A spectroelectrochemical flow cell was developed for simultaneous study of electrochemical properties and vibrational structures of heme proteins. A Raman microscope with an Ar laser and a recently obtained Kr laser, which allows for 413 nm excitation of the intense Soret bands of the heme group, is crucial for this research. Much effort is put into the development of surface-enhanced resonance Raman spectrosocopy (SERRS)-active silver surfaces, covered with self-assembling mono- and bilayers (alkanethiols and phospholipids) to which the proteins can be bound to avoid denaturation. Electrochemistry is used both for the necessary roughening procedures of the silver surface to get a good SERRS effect, and for cyclic voltametry. Research is currently focussed on the
alkaline transition of cytochrome c, a conformational change of the protein induced by pH changes which is thought to play a role in apoptosis. Within the context of the Chemistry of Complex Molecules (CCM) program, human cytochrome P4502D6, an important enzyme for drug metabolism responsible for the breakdown of about 30% of currently marketed medicins, is studied in collaboration with the Molecular Toxicology group.
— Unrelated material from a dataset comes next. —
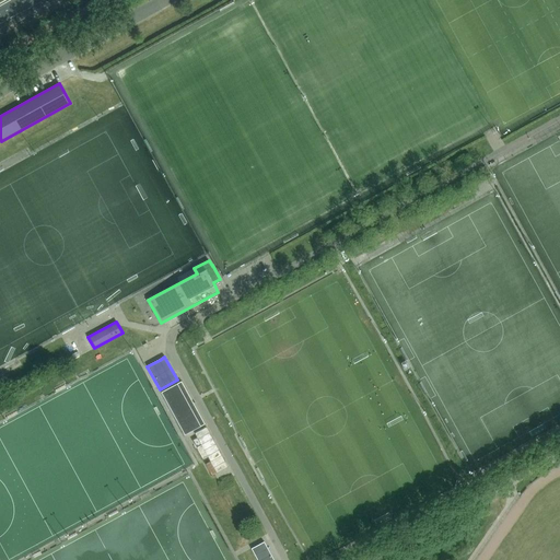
[(181,381),(161,392),(185,434),(193,430),(197,438),(193,440),(209,470),(214,468),(217,474),(228,467),(207,428),(203,423),(205,423),(181,381)]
Detailed information about changes in spin state, coordination state, and oxidation state of the heme Fe, could be obtained for the first time for this protein. Changes of these properties, as well as in other vibrational features (for instance frequencies and intensities of vinyl side chains of the heme) were found upon substrate binding.
Future plans include the development of supported phospholipid bilayers for the study of integral membrane proteins, and a systematic study of silver coated, deposited silica nanospheres, to optimize the conflicting requirements of good electrochemical properties and good surface enhancement.
SERRS spectrum showing spin marker bands of the Fe-heme moiety in P4502D6 with
and without bound substrate. In the resting state (no substrate bound; purple spectrum)
the Fe is predominantly in the low spin(LS) state, due to binding with water as the sixth
ligand. Substrate binding changes the spin state and redox potential of Fe, making an
electron transfer possible from P450 reductase.